In fairness to all concerned, this is not about meting out sanctions to hospitals. The police must come up with polished rules of engagement with health care staff to assure them they will not be unduly harassed.
Insufficient oxygen is a major issue alleged to have claimed lives, over time, in some public hospitals. Who is to blame?
Don’t let us make it a blame game. The supply chain of medicines and equipment needs to be tinkered with to facilitate seamless distribution of essential medicines, equipment and specifically life-saving agents like oxygen.
Many patients usually complain of having nasty experiences with medical officials, especially nurses. What do you think is responsible for such poor attitude, like hostility?
Today’s health care personnel are better trained in interpersonal and communication skills. This makes room for the finest tenets of human relationship management. One of the reasons we insist government must improve on welfare conditions is to boost the morale of all cadres of personnel. A poorly motivated staff in any sector will naturally not give their possible best.
What is JOHESU doing about the upsurge in drug abuse in Nigeria?

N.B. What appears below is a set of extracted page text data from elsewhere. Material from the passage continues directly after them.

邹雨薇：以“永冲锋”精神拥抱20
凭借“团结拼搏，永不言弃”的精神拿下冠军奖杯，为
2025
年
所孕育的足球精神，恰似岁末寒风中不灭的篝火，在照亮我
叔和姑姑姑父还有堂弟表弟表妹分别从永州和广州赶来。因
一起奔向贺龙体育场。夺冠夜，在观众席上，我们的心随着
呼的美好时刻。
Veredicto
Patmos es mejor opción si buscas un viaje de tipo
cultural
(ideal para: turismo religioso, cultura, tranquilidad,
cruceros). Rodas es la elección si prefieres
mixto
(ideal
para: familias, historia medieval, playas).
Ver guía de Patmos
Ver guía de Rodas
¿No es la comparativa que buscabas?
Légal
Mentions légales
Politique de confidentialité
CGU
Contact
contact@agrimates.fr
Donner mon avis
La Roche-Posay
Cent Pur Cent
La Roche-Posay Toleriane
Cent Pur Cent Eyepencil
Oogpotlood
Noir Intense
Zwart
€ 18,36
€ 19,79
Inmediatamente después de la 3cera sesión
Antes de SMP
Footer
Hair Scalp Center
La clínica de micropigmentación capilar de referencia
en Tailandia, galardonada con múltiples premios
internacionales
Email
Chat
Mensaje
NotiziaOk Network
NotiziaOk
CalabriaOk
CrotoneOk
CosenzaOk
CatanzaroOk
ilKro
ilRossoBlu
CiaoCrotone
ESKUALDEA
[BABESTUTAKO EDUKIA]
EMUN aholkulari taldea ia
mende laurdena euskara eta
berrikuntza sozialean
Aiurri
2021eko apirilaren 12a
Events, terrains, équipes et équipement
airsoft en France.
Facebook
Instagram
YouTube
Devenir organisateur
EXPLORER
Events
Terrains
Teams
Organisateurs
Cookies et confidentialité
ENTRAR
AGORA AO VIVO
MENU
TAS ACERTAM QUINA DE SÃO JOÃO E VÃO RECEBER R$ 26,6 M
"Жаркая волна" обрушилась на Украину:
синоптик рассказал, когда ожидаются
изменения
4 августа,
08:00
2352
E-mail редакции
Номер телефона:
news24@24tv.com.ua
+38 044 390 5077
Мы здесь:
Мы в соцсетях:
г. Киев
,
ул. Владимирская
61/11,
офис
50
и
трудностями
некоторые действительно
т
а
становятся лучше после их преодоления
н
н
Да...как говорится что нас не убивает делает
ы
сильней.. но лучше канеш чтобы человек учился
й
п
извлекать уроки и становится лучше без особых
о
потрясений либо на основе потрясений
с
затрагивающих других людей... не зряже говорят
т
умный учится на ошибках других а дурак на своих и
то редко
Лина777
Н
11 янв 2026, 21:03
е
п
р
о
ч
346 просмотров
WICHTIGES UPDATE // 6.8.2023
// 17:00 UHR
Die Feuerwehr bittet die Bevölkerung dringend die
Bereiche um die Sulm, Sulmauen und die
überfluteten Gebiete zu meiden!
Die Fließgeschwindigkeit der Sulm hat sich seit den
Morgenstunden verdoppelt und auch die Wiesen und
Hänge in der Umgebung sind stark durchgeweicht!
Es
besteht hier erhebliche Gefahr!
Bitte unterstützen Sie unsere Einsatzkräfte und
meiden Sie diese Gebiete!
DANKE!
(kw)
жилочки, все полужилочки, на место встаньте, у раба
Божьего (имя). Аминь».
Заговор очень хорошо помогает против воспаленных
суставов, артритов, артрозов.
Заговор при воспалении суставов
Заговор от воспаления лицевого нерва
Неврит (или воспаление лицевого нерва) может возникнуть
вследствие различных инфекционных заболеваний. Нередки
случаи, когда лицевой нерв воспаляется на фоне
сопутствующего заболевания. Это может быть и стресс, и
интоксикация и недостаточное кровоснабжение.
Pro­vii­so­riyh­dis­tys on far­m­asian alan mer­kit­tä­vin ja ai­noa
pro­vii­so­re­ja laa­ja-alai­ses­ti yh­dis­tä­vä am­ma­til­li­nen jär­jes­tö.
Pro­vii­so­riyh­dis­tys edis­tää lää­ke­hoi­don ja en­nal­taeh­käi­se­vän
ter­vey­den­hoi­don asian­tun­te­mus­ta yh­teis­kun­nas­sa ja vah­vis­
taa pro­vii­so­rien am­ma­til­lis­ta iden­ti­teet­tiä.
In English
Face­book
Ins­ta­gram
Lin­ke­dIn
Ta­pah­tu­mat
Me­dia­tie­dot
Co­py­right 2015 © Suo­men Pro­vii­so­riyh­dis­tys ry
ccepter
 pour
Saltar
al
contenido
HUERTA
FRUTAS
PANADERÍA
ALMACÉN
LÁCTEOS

JOHESU was one of the organisations that drew the attention of the general public to the huge volume of cough syrup being abused in the North, leading to advocacy visits to Senate President, Speaker of the House of Representatives, traditional rulers, governors of affected states and the Director-General of National Agency for Food and Drug Administration and Control. We strongly condemn unethical practices and consistently educate, retrain, certify and advocate for ethical practice by stakeholders.
We shall work with regulatory agencies like Pharmacists Council of Nigeria, NAFDAC and National Drug Law Enforcement Agency to improve regulation by ensuring laws are updated to reflect current realities, motivate easy compliance, promote integrity of the medicines supply chain and provide sufficient penalties to wrong doers.
We call on all members of the public to speak up and ask their representatives to mandate the Federal Government to implement the NDDG as agreed with stakeholders.